Now, what happens with this code?

    int x;
    int y;
    int z;
    
    x = 10;
    x = 20;
    y = x;
    z = x;

One answer is the same as the above. Another valid answer is:

    the constant 20 is written to x
    the constant 20 is written to y
    the constant 20 is written to z

Why? Because x is not used between the two assignments, so the first will never be seen. Also, x is not used between it's assignment and the assignment to y, so the compiler can do constant propagation.

All volatile does it tell the compiler "all writes must happen, and no caching of reads".

Understood but we're talking about different things I think (though this is very much not my area).

You're saying volatile is acting as a kind of memory barrier instruction for the compiler - got it. But I'm saying I understand that at the CPU level, just considering x86 instructions, writes don't have to be forced to RAM, despite a common assumption that they are; they can remain in caches. See johntb86's reply confirming this.

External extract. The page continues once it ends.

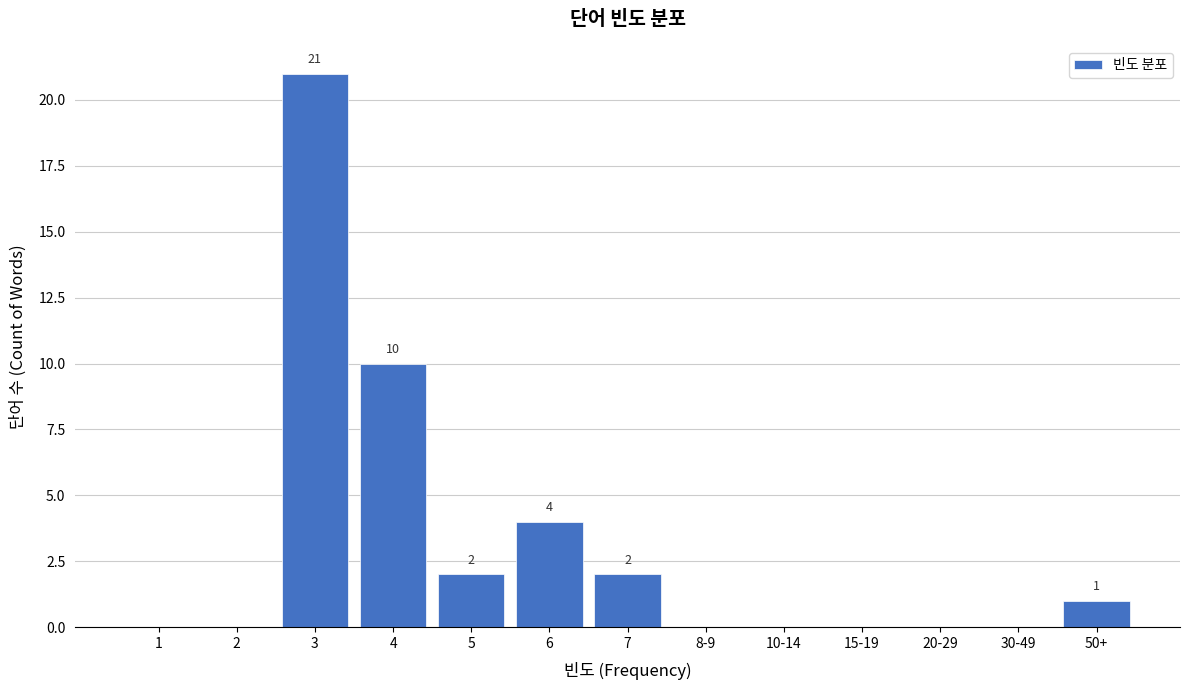

Reading left to right, what are all the values shown in this chart?

1=0	2=0	3=21	4=10	5=2	6=4	7=2	8-9=0	10-14=0	15-19=0	20-29=0	30-49=0	50+=1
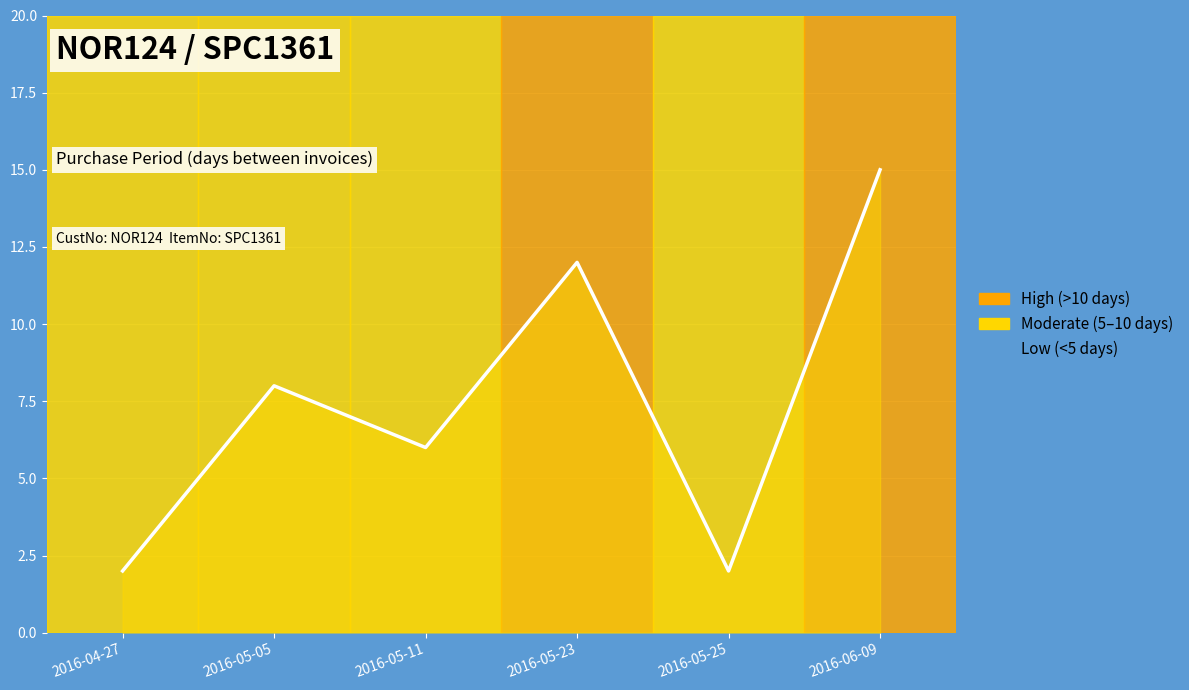

How many categories are shown in the chart?

6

> Now describe everything that might occur during the execution of this statement.

fun fact: either swap+loopback devices+FUSE/network filesystems or userfaultfd means arbitrary userspace code execution including IO to remote machines might occur.

How does volatile bypass, for example, a TLB lookup or miss?

I didn't write the slides myself, but I think the implication is that the TLB is not consulted at all and the physical address is resolved again for every memory access. Of course, this is compiler / architecture / OS dependent though, so YMMV. The point is mostly to convey "lots of stuff you probably didn't consider is going on in the background and may have a nontrivial impact on parallelism."

> I think the implication is that the TLB is not consulted at all

This is not true.

Could you clarify? I am merely a student of that class and we didn't discuss TLBs in detail so I'm all ears for details.

On an architecture with virtual protected memory (the one being described in the slides) there is no compiler control over the TLB. There is no mechanism for the compiler to bypass it. It isn't the semantics in theory or in practice for volatile to bypass almost anything on that list you have for the non-volatile case. It just isn't true. There must be some misunderstanding somewhere that is only clarified viva voce.

If you are still in the class I'd love to hear a clarification - maybe I'm wrong!